As shown, one difficulty system only targets a thin “column” in the difficulty space. However, if we added another system…

quadrantChart
  title BMS & O2JAM Difficulty Systems
  x-axis RC Oriented --> LN Oriented
  y-axis Easy --> Hard
  quadrant-1 Hard LN
  quadrant-2 Hard RC
  quadrant-3 Easy RC
  quadrant-4 Easy LN
  BMS Lv.1: [0.25, 0.12]
  BMS Lv.3: [0.2, 0.2]
  BMS Lv.5: [0.26, 0.24]
  BMS Lv.7: [0.27, 0.3]
  BMS Lv.9: [0.22, 0.4]
  BMS Lv.11: [0.12, 0.44]
  BMS Lv.15: [0.4, 0.6]
  BMS Lv.19: [0.18, 0.7]
  BMS Lv.21: [0.13, 0.8]
  BMS Lv.22: [0.3, 0.9]
  O2Jam Lv.10: [0.85, 0.12]
  O2Jam Lv.20: [0.8, 0.2]
  O2Jam Lv.30: [0.6, 0.24]
  O2Jam Lv.40: [0.79, 0.3]
  O2Jam Lv.50: [0.68, 0.4]
  O2Jam Lv.60: [0.59, 0.44]
  O2Jam Lv.80: [0.75, 0.55]
  O2Jam Lv.100: [0.78, 0.76]
  O2Jam Lv.105: [0.83, 0.85]
  O2Jam Lv.110: [0.68, 0.95]

It can populate the empty space… however, the immediate issue that veteran players have is the assertion that BMS Lv. X is equal in difficulty to O2Jam LV. Y.

You see, difficulty systems are mostly correct within each system, however, there’s no guarantee that it works between systems. Therefore, an RC player could see the space as follows:

quadrantChart
  title BMS & O2JAM Difficulty System (Take 2)
  x-axis RC Oriented --> LN Oriented
  y-axis Easy --> Hard
  quadrant-1 Hard LN
  quadrant-2 Hard RC
  quadrant-3 Easy RC
  quadrant-4 Easy LN
  BMS Lv.1: [0.25, 0.21]
  BMS Lv.3: [0.2, 0.24]
  BMS Lv.5: [0.26, 0.27]
  BMS Lv.7: [0.27, 0.30]
  BMS Lv.9: [0.22, 0.35]
  BMS Lv.11: [0.12, 0.37]
  BMS Lv.15: [0.4, 0.45]
  BMS Lv.19: [0.18, 0.52]
  BMS Lv.21: [0.13, 0.56]
  BMS Lv.22: [0.3, 0.6]
  O2Jam Lv.10: [0.85, 0.12]
  O2Jam Lv.20: [0.8, 0.2]
  O2Jam Lv.30: [0.6, 0.24]
  O2Jam Lv.40: [0.79, 0.3]
  O2Jam Lv.50: [0.68, 0.4]
  O2Jam Lv.60: [0.59, 0.44]
  O2Jam Lv.80: [0.75, 0.55]
  O2Jam Lv.100: [0.78, 0.76]
  O2Jam Lv.105: [0.83, 0.85]
  O2Jam Lv.110: [0.68, 0.95]

Because their strong suit is RC, anything that’s LN is substantially more difficult.

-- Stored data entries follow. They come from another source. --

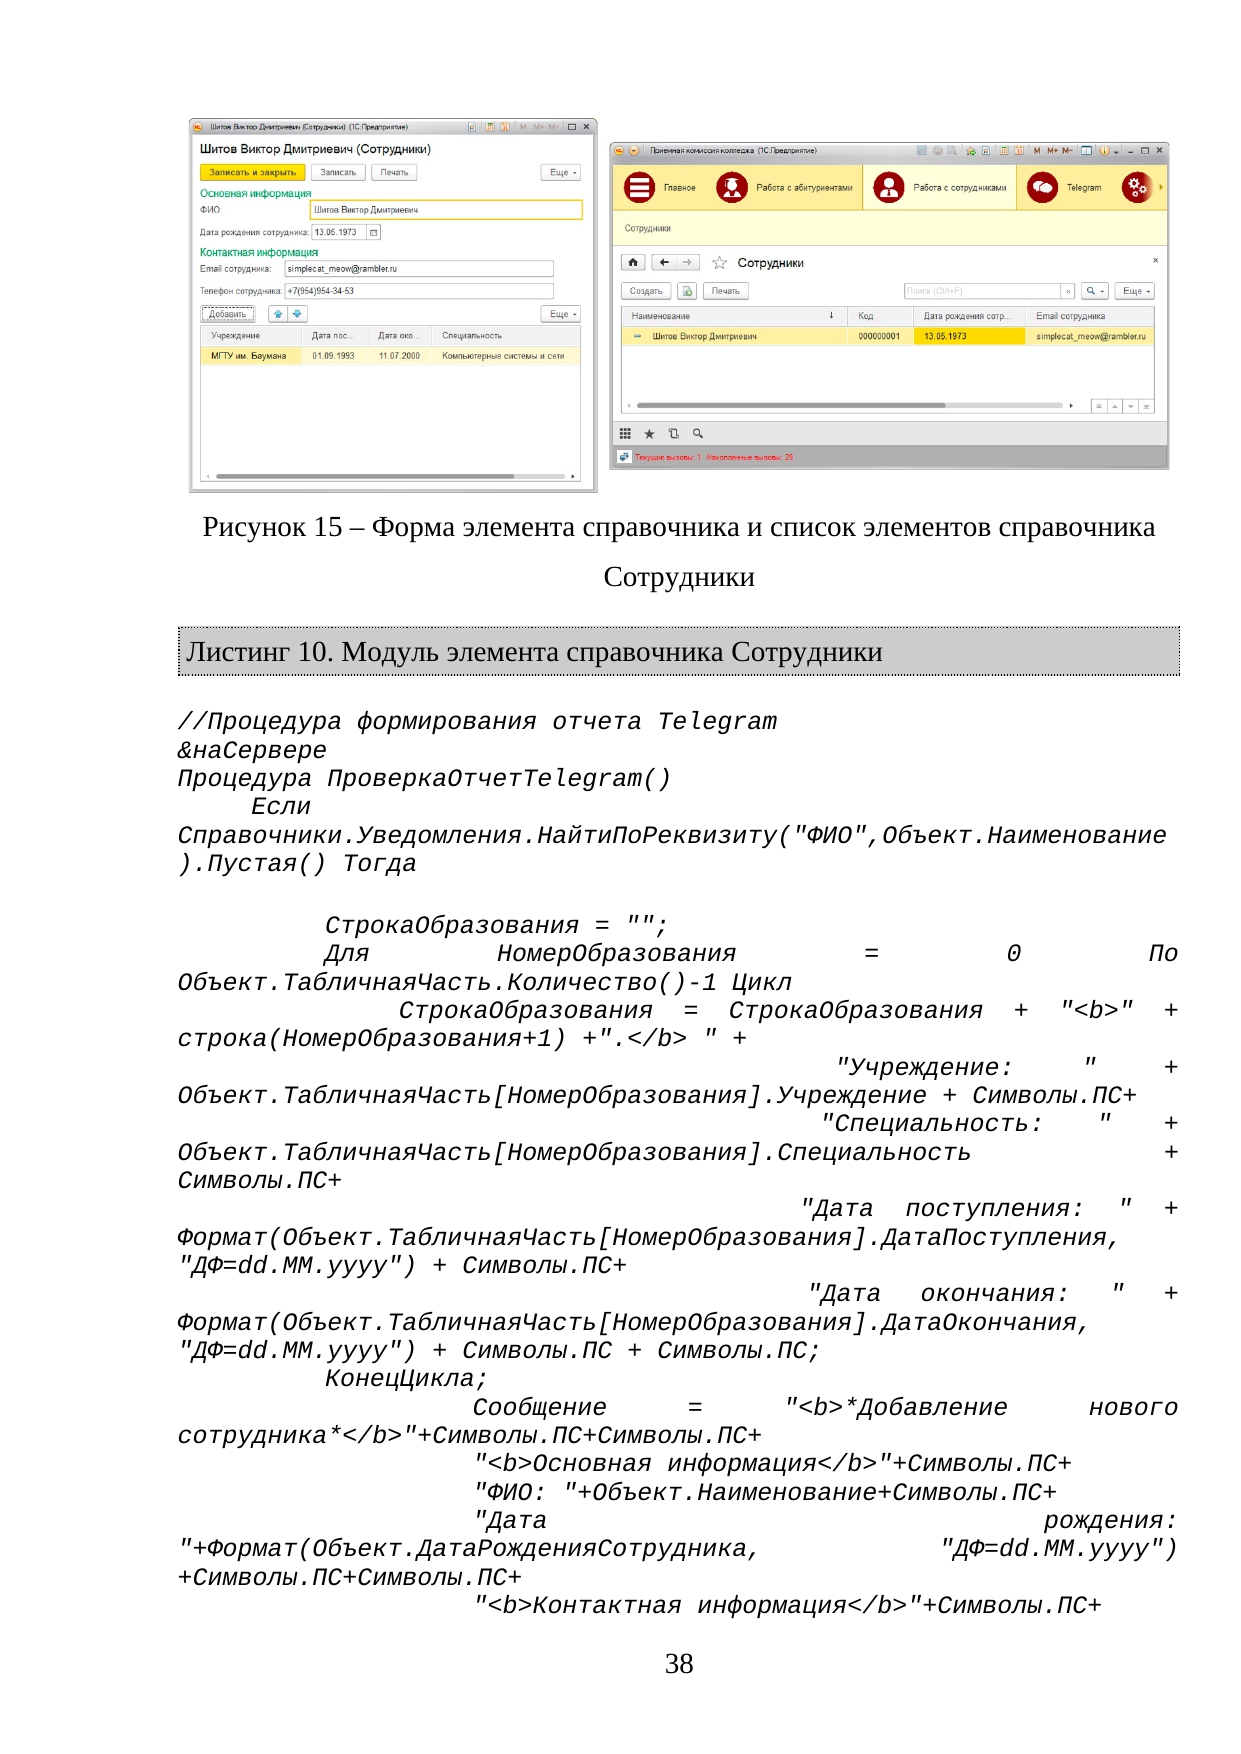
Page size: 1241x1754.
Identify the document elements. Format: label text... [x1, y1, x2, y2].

text СтрокаОбразования = ""; [177, 912, 1181, 941]
text "Дата поступления: " + Формат(Объект.ТабличнаяЧасть[НомерОбразования].ДатаПоступления, "ДФ=dd.MM.yyyy") + Символы.ПС+ [177, 1196, 1181, 1281]
text "Дата окончания: " + Формат(Объект.ТабличнаяЧасть[НомерОбразования].ДатаОкончания, "ДФ=dd.MM.yyyy") + Символы.ПС + Символы.ПС; [177, 1281, 1181, 1366]
picture [188, 118, 1170, 493]
text Сообщение = "<b>*Добавление нового сотрудника*</b>"+Символы.ПС+Символы.ПС+ [177, 1394, 1181, 1451]
text "Дата рождения: "+Формат(Объект.ДатаРожденияСотрудника, "ДФ=dd.MM.yyyy")+Символы.ПС+Символы.ПС+ [177, 1507, 1181, 1592]
text СтрокаОбразования = СтрокаОбразования + "<b>" + строка(НомерОбразования+1) +".</b> " + [177, 997, 1181, 1054]
text КонецЦикла; [177, 1366, 1181, 1394]
text Если Справочники.Уведомления.НайтиПоРеквизиту("ФИО",Объект.Наименование).Пустая() Тогда [177, 794, 1181, 879]
text Листинг 10. Модуль элемента справочника Сотрудники [178, 626, 1180, 676]
text "ФИО: "+Объект.Наименование+Символы.ПС+ [177, 1479, 1181, 1507]
text "<b>Контактная информация</b>"+Символы.ПС+ [177, 1592, 1181, 1621]
text "<b>Основная информация</b>"+Символы.ПС+ [177, 1451, 1181, 1479]
text Рисунок 15 – Форма элемента справочника и список элементов справочника Сотрудники [177, 509, 1181, 593]
text //Процедура формирования отчета Telegram [177, 709, 1181, 737]
text Процедура ПроверкаОтчетTelegram() [177, 766, 1181, 794]
text "Специальность: " + Объект.ТабличнаяЧасть[НомерОбразования].Специальность + Символы.ПС+ [177, 1111, 1181, 1196]
text &наСервере [177, 737, 1181, 766]
text Для НомерОбразования = 0 По Объект.ТабличнаяЧасть.Количество()-1 Цикл [177, 941, 1181, 997]
text "Учреждение: " + Объект.ТабличнаяЧасть[НомерОбразования].Учреждение + Символы.ПС+ [177, 1054, 1181, 1111]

This isn’t all for naught though, we do have a way to relatively estimate difficulty for each system by referencing these difficulty systems, however it calls for a robust approach to match levels across systems.

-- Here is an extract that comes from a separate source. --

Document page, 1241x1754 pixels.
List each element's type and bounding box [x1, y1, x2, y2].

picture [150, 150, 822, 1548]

Additionally, maps not in the dan courses, but yet are accurately manually rated can be considered too!

Difficulty System Matching

To recap, when we use 2 separate difficulty systems, we have difficulty determining what “levels” of the system should equate. In other words, determining if a BMS Lv.X be slotted in the same pool as a O2Jam Lv.Y. The simplest approach is to ask multiple test-players to play maps across these systems, effectively, connecting the dots. However, it’s easy to see that conducting this large-scale experiment is not only a logistics hell but also high effort.